#### Work instruction
Give the listing again exactly, skipping any pictures it holds.

#### Task input

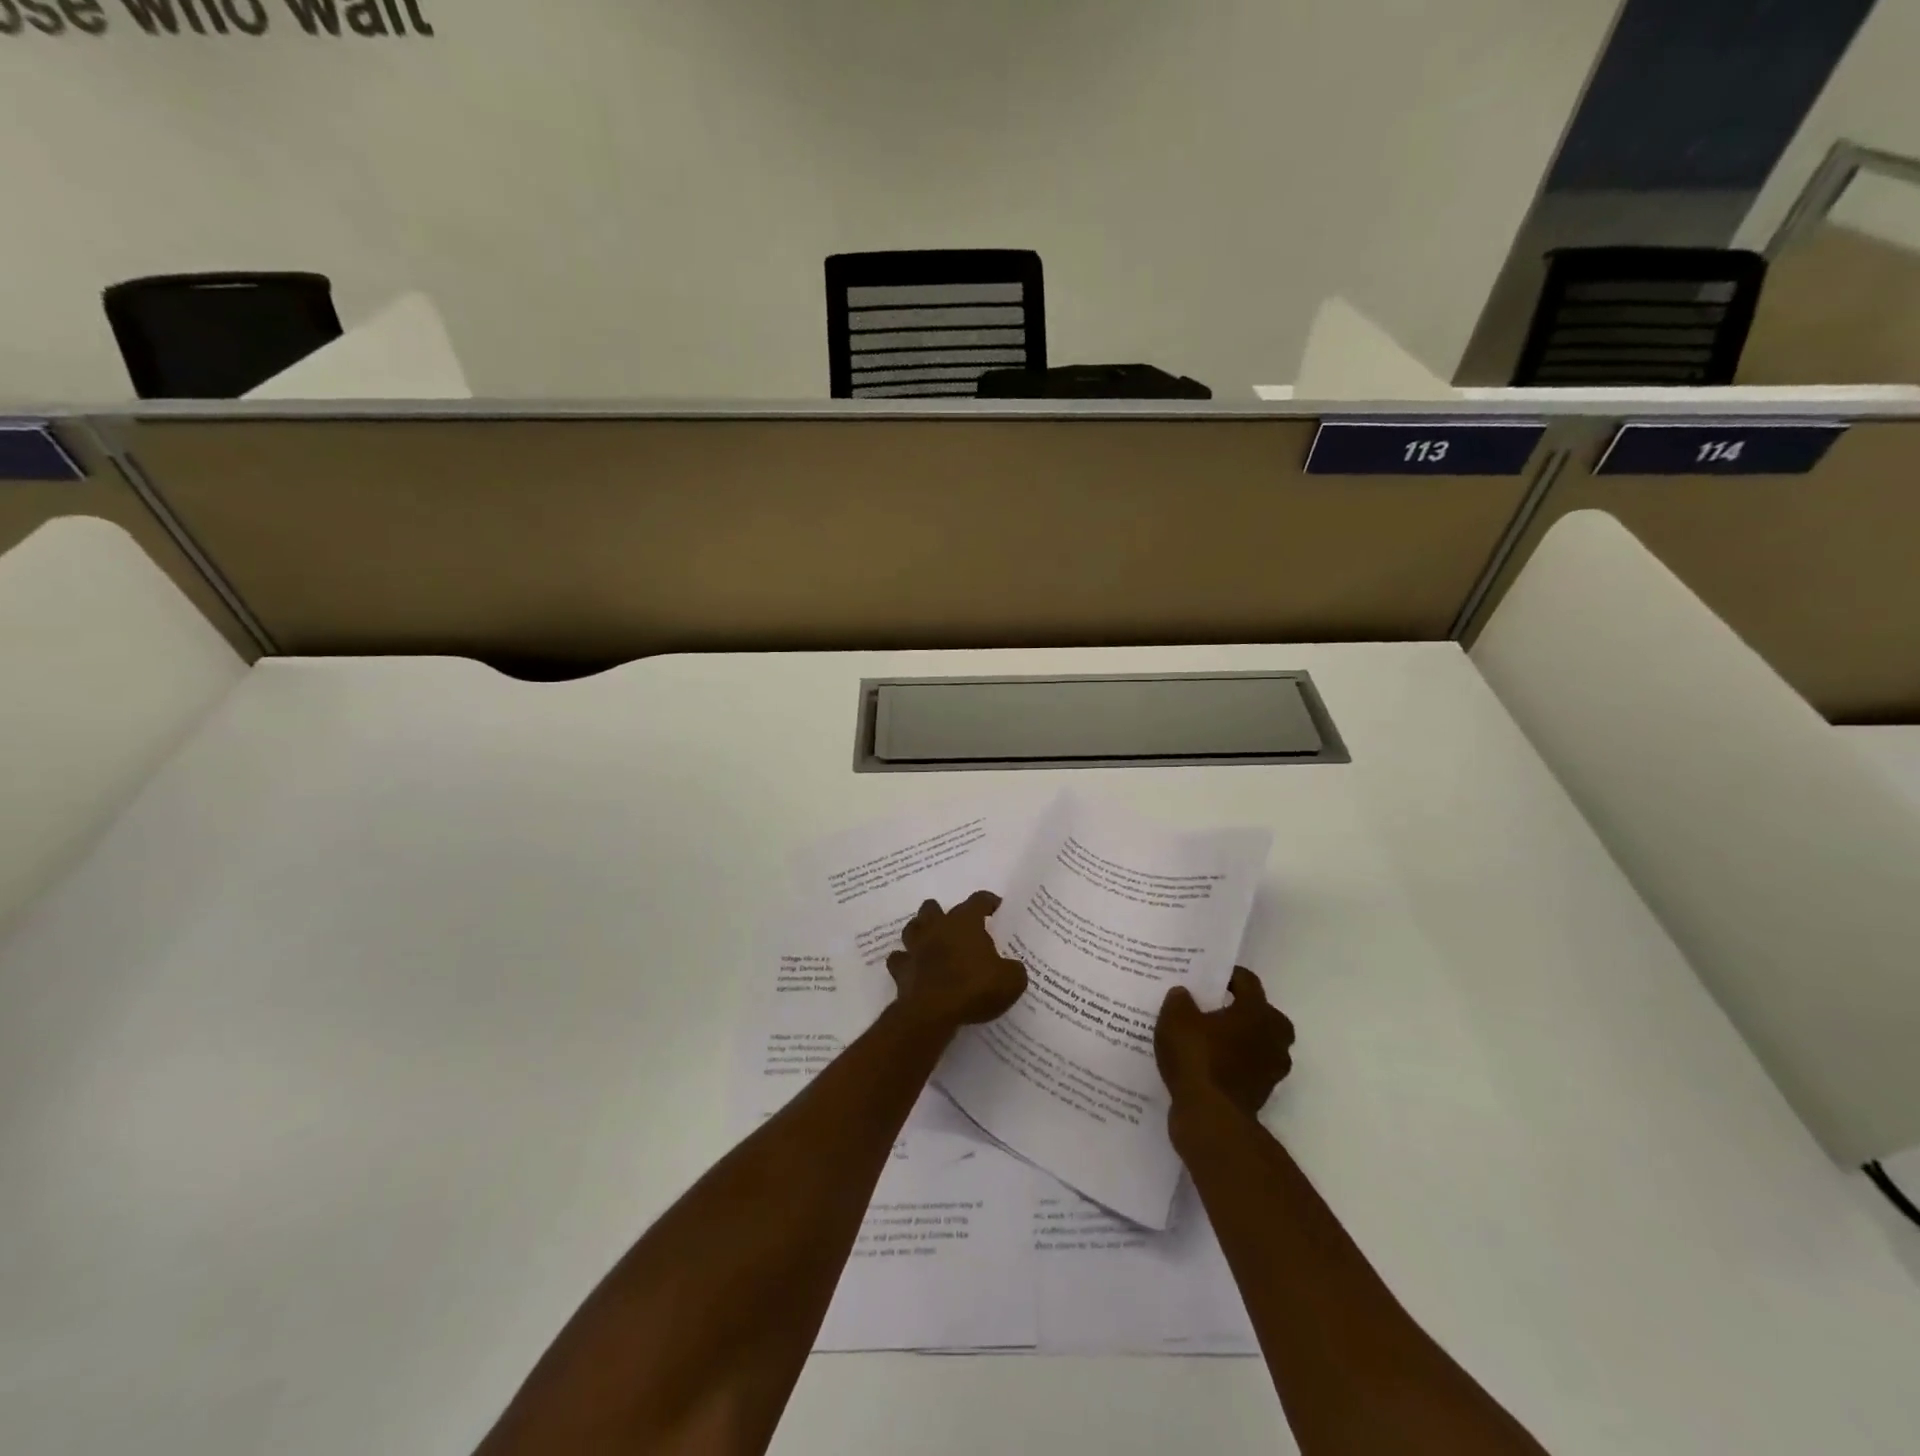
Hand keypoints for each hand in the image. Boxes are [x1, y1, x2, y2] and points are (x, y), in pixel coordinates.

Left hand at [886, 892, 1028, 1031]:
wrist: (932, 1012)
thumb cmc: (974, 988)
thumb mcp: (1010, 981)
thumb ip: (1013, 970)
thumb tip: (1012, 968)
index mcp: (965, 922)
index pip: (978, 901)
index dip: (988, 902)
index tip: (996, 908)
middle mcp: (937, 928)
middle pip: (933, 908)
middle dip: (942, 912)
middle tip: (955, 925)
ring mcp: (915, 947)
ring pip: (912, 928)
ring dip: (920, 932)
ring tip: (930, 941)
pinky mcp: (901, 970)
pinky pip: (899, 959)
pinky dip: (905, 961)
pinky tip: (913, 967)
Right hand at [1155, 967, 1294, 1114]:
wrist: (1210, 1117)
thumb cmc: (1197, 1058)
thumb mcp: (1175, 1019)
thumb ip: (1179, 1000)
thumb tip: (1184, 994)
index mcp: (1258, 1012)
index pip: (1248, 981)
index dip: (1227, 975)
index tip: (1207, 976)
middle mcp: (1273, 1037)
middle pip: (1261, 1013)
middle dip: (1240, 1009)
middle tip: (1212, 1007)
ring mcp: (1271, 1069)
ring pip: (1257, 1043)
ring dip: (1239, 1039)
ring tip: (1207, 1037)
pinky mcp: (1261, 1093)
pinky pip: (1248, 1068)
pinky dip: (1233, 1064)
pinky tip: (1206, 1063)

#### Result for this task
Hand keypoints for each hand in the image. Boxes are [x1, y1, x2, y2] and points are (x, y), in pixel coordinates.

Left hand at [886, 892, 1028, 1031]:
wrist: (932, 1012)
thumb cmc: (974, 988)
thumb mcp: (1010, 981)
thumb ip: (1013, 970)
thumb tip: (1012, 968)
index mcp: (965, 922)
index pip: (978, 901)
index dip: (988, 902)
index tip: (996, 908)
middle mcp: (937, 928)
middle pip: (933, 908)
middle dip: (942, 912)
middle tip: (955, 925)
ring mcp: (915, 947)
ring pip: (912, 928)
ring dip: (920, 932)
ring tip: (930, 941)
pinky mcp: (901, 970)
pinky pip: (899, 959)
pinky dip: (905, 961)
pinky tip: (913, 967)
Right hand at [1155, 967, 1294, 1114]:
wrist: (1210, 1117)
thumb cmc: (1197, 1058)
thumb mcp: (1175, 1019)
thumb ip: (1179, 1000)
thumb tip: (1184, 994)
index mcp: (1258, 1012)
index pip: (1248, 981)
index dip: (1227, 975)
index tip: (1207, 976)
middle mcp: (1273, 1037)
middle pip: (1261, 1013)
middle dip: (1240, 1009)
middle tip: (1212, 1007)
ring mcp: (1271, 1069)
ring pip: (1257, 1043)
ring dip: (1239, 1039)
ring tip: (1207, 1037)
pinky mcp: (1261, 1093)
pinky pip: (1248, 1068)
pinky dip: (1233, 1064)
pinky tip: (1206, 1063)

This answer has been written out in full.